02/25/2026
FLEXOR TENDON TENOSYNOVITIS (TRIGGER FINGER)
Flexor tendon tenosynovitis, commonly referred to as trigger finger, is a classic example of a patho-biomechanical mismatch between tendon size and pulley space within the finger. The condition primarily involves inflammation and thickening of the flexor tendon and its synovial sheath as it passes beneath the A1 pulley at the level of the metacarpophalangeal (MCP) joint. This region is a critical biomechanical bottleneck for smooth finger motion.
Under normal conditions, the flexor tendons glide freely within their sheaths, allowing efficient transmission of force from the forearm muscles to the fingers. Repetitive gripping, sustained pinch activities, or forceful finger flexion increase tensile load and frictional stress at the tendon–pulley interface. Over time, these repetitive stresses exceed the tissue’s adaptive capacity, initiating micro-trauma within the tendon sheath.
Pathologically, repeated mechanical irritation leads to synovial thickening, edema, and tendon nodularity. From a biomechanical standpoint, this increases the effective diameter of the tendon while the pulley remains rigid and non-expansile.

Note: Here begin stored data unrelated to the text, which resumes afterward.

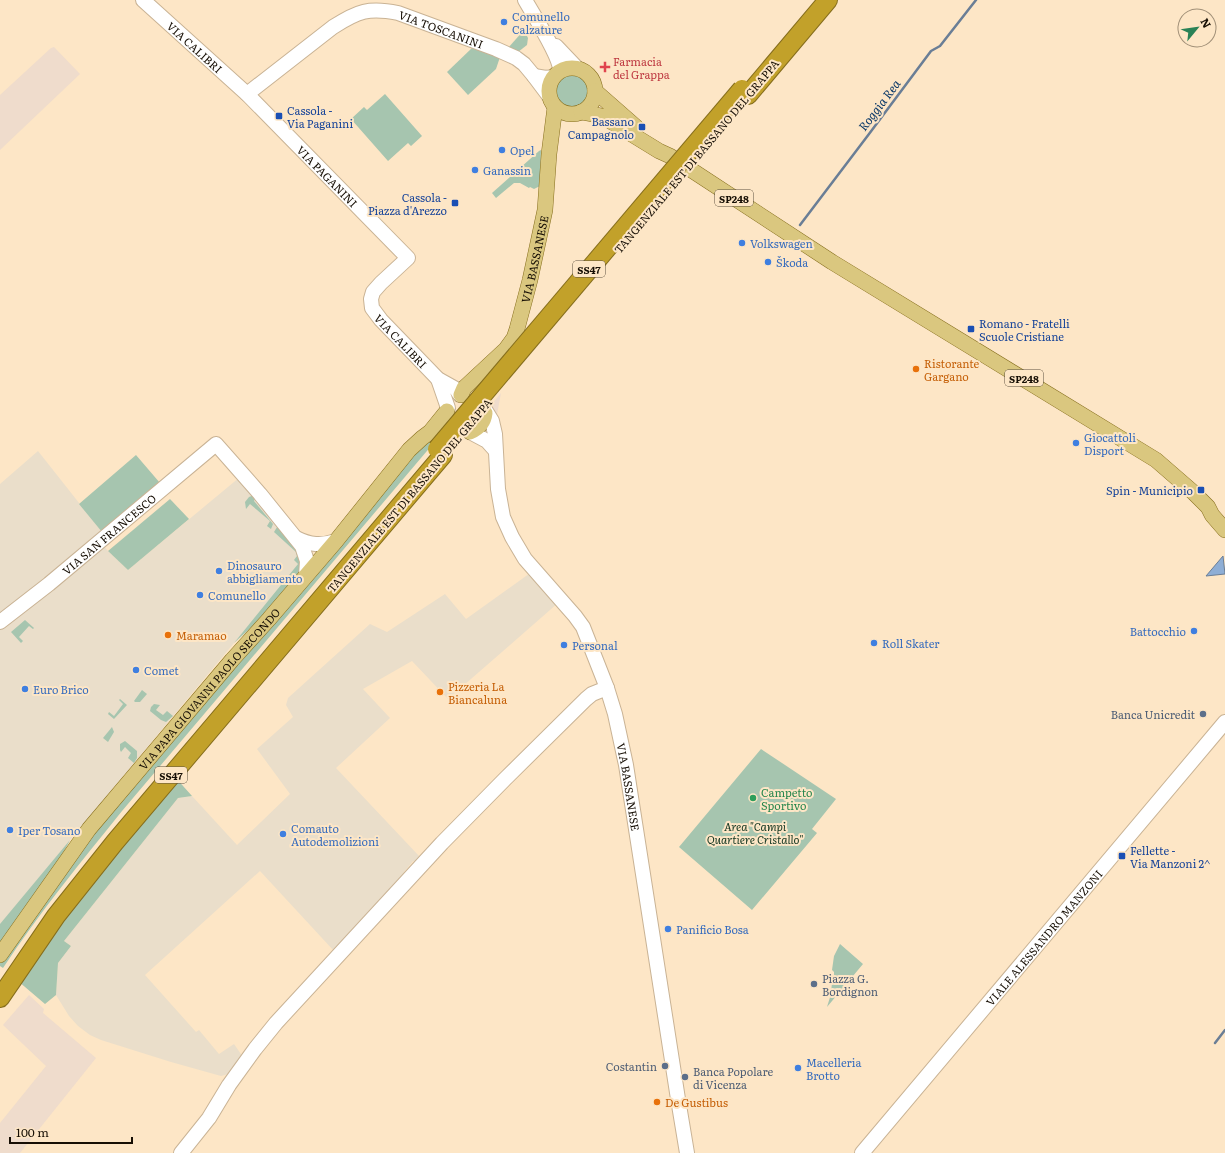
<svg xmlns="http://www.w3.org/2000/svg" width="1225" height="1153" font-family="Literata,serif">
<rect width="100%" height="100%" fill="#fde6c6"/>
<!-- commercial -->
<g fill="#eadeca">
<path d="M38,451L102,532L97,536L107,550L128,570L240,477L304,560L247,631L234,643L70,840L59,861L0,944V484Z"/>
<path d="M533,571L558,603L448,699L412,661L363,689L390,718L336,768L420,857L415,862L413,861L404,872L405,874L334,951L260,871L145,975L196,1032L199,1030L219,1054L234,1044L243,1057L232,1073L221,1076L171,1062L101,1040L90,1035L78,1026L69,1016L56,995L58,963L71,946L64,941L178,798L192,796L237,845L290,794L257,749L293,717L286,705L288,698L370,624L387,632L445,594L466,619Z"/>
</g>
<!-- industrial -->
<g fill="#efdccc">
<path d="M54,47L80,74L0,150V95L51,48Z"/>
<path d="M501,393L496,420L492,404Z"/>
<path d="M29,995L44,1009L43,1013L96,1058L20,1153H0V1123L46,1066L3,1025Z"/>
</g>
<!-- green -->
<g fill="#a6c5af">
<path d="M524,30L528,38L527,45L518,52L507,49Z"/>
<path d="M472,48L500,57L496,69L468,95L447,72Z"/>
<circle cx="572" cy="92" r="17"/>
<path d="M385,94L422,136L411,146L408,143L388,161L351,119L364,107L367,110Z"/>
<path d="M541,150L540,186L534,189L530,187L529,188L520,183H514L496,198L492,193L539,151Z"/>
<path d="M443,432L122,811C81,862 39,913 3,968L0,966V959L64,870L417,445Z"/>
<path d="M136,455L160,483L151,491L150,490L102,532L79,504Z"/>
<path d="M254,495L256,497L254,501L273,524L271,529L267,526L270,521L250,504L246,509L245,502L249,497Z"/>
<path d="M170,499L189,519L128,570L108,551Z"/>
<path d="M279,524L293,540L302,569L256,623L234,643L298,564L294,560L297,556L296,552L274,532Z"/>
<path d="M25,620L34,628L33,629L29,626L19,637L23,641L21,643L11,632Z"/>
<path d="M142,690L147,694L140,702H135L134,701Z"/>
<path d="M120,699L127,705L114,719L108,714L109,712L114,716L123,704L119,700Z"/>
<path d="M154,704L160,705L156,710L163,715L167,711L173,716L166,722L161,720L150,711L151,707Z"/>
<path d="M112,727L114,732L108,742L103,738Z"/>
<path d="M125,741L137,751V758L134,763L128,758L131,753L125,747L121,752L120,750V744Z"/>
<path d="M761,749L836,799L812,829L817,833L752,910L679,847Z"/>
<path d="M175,777L192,796L178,798L64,941L71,946L58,963L56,995L45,1004L18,981L49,933Z"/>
<path d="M70,840L59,861L0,944V924Z"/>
<path d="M840,944L863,964L827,1007L831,994L832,982L834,979V972L832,970L834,956Z"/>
</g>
<!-- water -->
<path fill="#8eaed5" stroke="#6a7e96" d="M1223,556L1225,574L1206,576Z"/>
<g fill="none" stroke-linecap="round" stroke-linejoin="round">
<!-- stream -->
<g stroke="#6a7e96" stroke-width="2.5">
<path d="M800,225L869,134L931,51L940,46L976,0"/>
<path d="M1215,1043L1225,1030"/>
</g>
<!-- secondary casing -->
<g stroke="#c9b395" stroke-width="16">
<g id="secondary">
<path id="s1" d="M143,0L247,94L408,258L381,283L373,292L371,299L372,308L381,320L438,379L456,389L460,395"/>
<path d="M525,0C533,14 560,56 560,70"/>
<path d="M556,46L576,67"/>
<path d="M534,76L546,78L553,77"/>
<path id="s2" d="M247,94L333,27C358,11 369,7 398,13L496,49L516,58L524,64L534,76L549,96"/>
<path d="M438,379L448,408"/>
<path id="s3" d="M484,408L492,421L495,434L498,489L503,517L512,537L525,559L575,616L583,627L607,688L615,714L626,765L678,1099L687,1153"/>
<path d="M470,432L487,441L495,450"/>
<path d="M296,538C310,545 321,546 336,541"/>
<path id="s4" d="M0,622L49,584L216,444L260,494L302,546L307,561L306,576"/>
<path d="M181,1153L209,1118L229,1085L255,1049L276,1023L442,843L505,779L586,699L592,694L607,688"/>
<path id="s5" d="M862,1153L1225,722"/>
</g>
</g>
<!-- primary casing -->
<g stroke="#866e1d" stroke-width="16">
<g id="primary">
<circle cx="572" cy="91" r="23"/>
<path d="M595,91L636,127"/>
<path d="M581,112L602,116L659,151L670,156L832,262L1156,460L1194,493L1208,507L1212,515L1225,530"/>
<path id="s6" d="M461,395L464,388L506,349L514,338L517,329L530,280L545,210L549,154L555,107"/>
<path d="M470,432C479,428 484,423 485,413"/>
<path id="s7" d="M0,955L89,829L232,660L269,619L336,541L409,450L422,438L430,432L447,411"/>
</g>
</g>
<!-- highway casing -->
<g stroke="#866e1d" stroke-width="20">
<g id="highway">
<path d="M748,95L828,0"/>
<path d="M0,998L56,916L115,842L443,455"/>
</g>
</g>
<!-- secondary -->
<use href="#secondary" stroke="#fff" stroke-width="14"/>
<!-- primary -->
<use href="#primary" stroke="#dac77f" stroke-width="15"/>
<!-- highway -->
<use href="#highway" stroke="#c2a12a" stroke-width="18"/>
<!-- highway-bridge casing -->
<g stroke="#866e1d" stroke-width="20" stroke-linecap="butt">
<path id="highway-bridge" d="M437,449L742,89"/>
</g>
<!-- highway-bridge -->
<use href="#highway-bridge" stroke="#c2a12a" stroke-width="18"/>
</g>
<!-- markers -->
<g fill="#3f7fe0" stroke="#fde6c6" stroke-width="1.5">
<circle cx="504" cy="22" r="4"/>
<circle cx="502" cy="150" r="4"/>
<circle cx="475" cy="170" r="4"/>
<circle cx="742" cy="243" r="4"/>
<circle cx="768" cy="262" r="4"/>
<circle cx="1076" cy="443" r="4"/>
<circle cx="219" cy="571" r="4"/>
<circle cx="200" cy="595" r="4"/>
<circle cx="1194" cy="631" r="4"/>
<circle cx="874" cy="643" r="4"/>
<circle cx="564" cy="645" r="4"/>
<circle cx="136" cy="670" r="4"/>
<circle cx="25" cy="689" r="4"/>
<circle cx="10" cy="830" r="4"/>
<circle cx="283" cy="834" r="4"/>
<circle cx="668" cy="929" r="4"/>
<circle cx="798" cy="1068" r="4"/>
</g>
<path fill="#e0444e" stroke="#fde6c6" stroke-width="1.5" d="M603 61h4v4h4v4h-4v4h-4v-4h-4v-4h4z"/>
<g fill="#1a4fb4" stroke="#fde6c6" stroke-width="1.5">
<rect x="275" y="112" width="8" height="8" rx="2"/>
<rect x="638" y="123" width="8" height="8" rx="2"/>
<rect x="451" y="199" width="8" height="8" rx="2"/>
<rect x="967" y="325" width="8" height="8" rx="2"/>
<rect x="1197" y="486" width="8" height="8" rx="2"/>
<rect x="1118" y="852" width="8" height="8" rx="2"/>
</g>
<g fill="#e8710a" stroke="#fde6c6" stroke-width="1.5">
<circle cx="916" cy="369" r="4"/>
<circle cx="168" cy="635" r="4"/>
<circle cx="440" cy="692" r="4"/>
<circle cx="657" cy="1102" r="4"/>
</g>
<g fill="#5c6f8a" stroke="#fde6c6" stroke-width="1.5">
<circle cx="1203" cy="714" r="4"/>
<circle cx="814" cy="984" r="4"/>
<circle cx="665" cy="1066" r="4"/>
<circle cx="685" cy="1077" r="4"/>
</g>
<circle fill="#2e9e5b" stroke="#fde6c6" stroke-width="1.5" cx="753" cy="798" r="4"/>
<g text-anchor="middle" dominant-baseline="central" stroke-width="4" stroke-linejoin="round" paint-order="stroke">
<!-- shield labels -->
<g fill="#fde6c6" stroke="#5b4f3e" stroke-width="1">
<rect x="715" y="190" width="38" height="16" rx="3"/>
<rect x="573" y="261" width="32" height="16" rx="3"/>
<rect x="1005" y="370" width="38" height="16" rx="3"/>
<rect x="155" y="767" width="32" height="16" rx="3"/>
</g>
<g font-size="10" font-weight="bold" fill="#160e04">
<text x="734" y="198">SP248</text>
<text x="589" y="269">SS47</text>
<text x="1024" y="378">SP248</text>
<text x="171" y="775">SS47</text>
</g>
<!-- shop labels -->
<g font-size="11" fill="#366cbe" stroke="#fde6c6" text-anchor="start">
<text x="512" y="16">Comunello<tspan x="512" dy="13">Calzature</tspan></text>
<text x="510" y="150">Opel</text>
<text x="483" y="170">Ganassin</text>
<text x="750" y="243">Volkswagen</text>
<text x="776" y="262">Škoda</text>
<text x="1084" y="437">Giocattoli<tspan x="1084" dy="13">Disport</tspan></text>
<text x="227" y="565">Dinosauro<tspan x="227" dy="13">abbigliamento</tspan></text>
<text x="208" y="595">Comunello</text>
<text x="1186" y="631" text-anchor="end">Battocchio</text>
<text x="882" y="643">Roll Skater</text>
<text x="572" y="645">Personal</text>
<text x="144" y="670">Comet</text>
<text x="33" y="689">Euro Brico</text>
<text x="291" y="828">Comauto<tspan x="291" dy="13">Autodemolizioni</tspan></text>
<text x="18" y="830">Iper Tosano</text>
<text x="676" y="929">Panificio Bosa</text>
<text x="806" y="1062">Macelleria<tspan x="806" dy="13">Brotto</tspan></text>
</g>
<!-- street labels -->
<g font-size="11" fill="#160e04" stroke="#fde6c6">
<text stroke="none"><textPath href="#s2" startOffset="224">VIA TOSCANINI</textPath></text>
<text stroke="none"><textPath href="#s1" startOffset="70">VIA CALIBRI</textPath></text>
<text transform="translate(696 156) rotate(-50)">TANGENZIALE EST DI BASSANO DEL GRAPPA</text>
<text stroke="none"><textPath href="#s1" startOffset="255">VIA PAGANINI</textPath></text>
<text stroke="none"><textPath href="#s6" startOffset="160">VIA BASSANESE</textPath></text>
<text stroke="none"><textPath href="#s1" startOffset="479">VIA CALIBRI</textPath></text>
<text transform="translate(409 495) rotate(-50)">TANGENZIALE EST DI BASSANO DEL GRAPPA</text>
<text stroke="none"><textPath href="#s4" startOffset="140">VIA SAN FRANCESCO</textPath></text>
<text stroke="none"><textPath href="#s7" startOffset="339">VIA PAPA GIOVANNI PAOLO SECONDO</textPath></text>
<text stroke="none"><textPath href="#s3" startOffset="416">VIA BASSANESE</textPath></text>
<text stroke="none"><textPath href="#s5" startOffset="282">VIALE ALESSANDRO MANZONI</textPath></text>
</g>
<!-- health labels -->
<g font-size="11" fill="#be3a42" stroke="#fde6c6" text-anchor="start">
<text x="613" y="61">Farmacia<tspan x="613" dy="13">del Grappa</tspan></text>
</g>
<!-- transit labels -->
<g font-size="11" fill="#164399" stroke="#fde6c6" text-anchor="start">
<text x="287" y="110">Cassola -<tspan x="287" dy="13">Via Paganini</tspan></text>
<text x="634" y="121" text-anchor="end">Bassano<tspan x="634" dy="13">Campagnolo</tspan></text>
<text x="447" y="197" text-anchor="end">Cassola -<tspan x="447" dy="13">Piazza d'Arezzo</tspan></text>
<text x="979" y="323">Romano - Fratelli<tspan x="979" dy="13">Scuole Cristiane</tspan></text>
<text x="1193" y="490" text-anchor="end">Spin - Municipio</text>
<text x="1130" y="850">Fellette -<tspan x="1130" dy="13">Via Manzoni 2^</tspan></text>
</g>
<!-- food labels -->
<g font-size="11" fill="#c56008" stroke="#fde6c6" text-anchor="start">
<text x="924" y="363">Ristorante<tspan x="924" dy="13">Gargano</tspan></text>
<text x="176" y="635">Maramao</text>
<text x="448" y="686">Pizzeria La<tspan x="448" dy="13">Biancaluna</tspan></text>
<text x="665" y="1102">De Gustibus</text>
</g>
<!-- service labels -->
<g font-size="11" fill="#4e5e75" stroke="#fde6c6" text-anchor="end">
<text x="1195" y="714">Banca Unicredit</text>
<text x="822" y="978" text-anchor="start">Piazza G.<tspan x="822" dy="13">Bordignon</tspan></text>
<text x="657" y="1066">Costantin</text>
<text x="693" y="1071" text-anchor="start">Banca Popolare<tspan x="693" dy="13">di Vicenza</tspan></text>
</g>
<!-- leisure labels -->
<g font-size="11" fill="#27864d" stroke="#fde6c6" text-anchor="start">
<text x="761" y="792">Campetto<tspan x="761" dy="13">Sportivo</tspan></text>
</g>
<!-- park labels -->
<g font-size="11" font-style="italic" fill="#10341f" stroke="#fde6c6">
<text x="755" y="826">Area "Campi<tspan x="755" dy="13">Quartiere Cristallo"</tspan></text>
</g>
<!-- water labels -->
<g font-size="12" font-style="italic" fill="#0a3868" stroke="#fde6c6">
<text transform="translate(879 105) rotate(-53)">Roggia Rea</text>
</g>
</g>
<!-- north arrow -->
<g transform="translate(1197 28) rotate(61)"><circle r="19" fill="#fde6c6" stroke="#a19078"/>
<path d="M0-3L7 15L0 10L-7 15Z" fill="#2a8256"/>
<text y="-6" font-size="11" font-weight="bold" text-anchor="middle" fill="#160e04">N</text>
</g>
<!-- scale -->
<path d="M10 1137v6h122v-6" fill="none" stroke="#160e04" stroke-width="2"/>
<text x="16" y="1137" font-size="12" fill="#160e04" stroke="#fde6c6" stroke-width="3" paint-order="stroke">100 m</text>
</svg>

The result is a mechanical impingement, where the tendon momentarily catches during finger flexion or extension, producing the characteristic snapping or locking sensation.
As inflammation progresses, the tendon requires greater force to overcome pulley resistance, increasing muscle activation demands in the flexor digitorum profundus and superficialis. This further amplifies compressive and shear forces at the A1 pulley, creating a vicious cycle of overload, impaired glide, and escalating symptoms. Pain is typically most pronounced during the transition between flexion and extension, when frictional forces peak.
Biomechanically, trigger finger also disrupts normal force distribution across the hand. Compensatory movement patterns develop, such as altered grip strategies or reduced finger use, which can overload adjacent digits and joints. In chronic cases, prolonged mechanical obstruction may lead to adaptive shortening of the tendon or secondary joint stiffness.
In summary, flexor tendon tenosynovitis is not merely an inflammatory disorder but a mechanically driven condition rooted in repetitive load, friction, and space constraint. Effective management must therefore focus on reducing excessive tendon loading, restoring smooth tendon glide, and correcting the biomechanical demands placed on the hand during daily and occupational activities.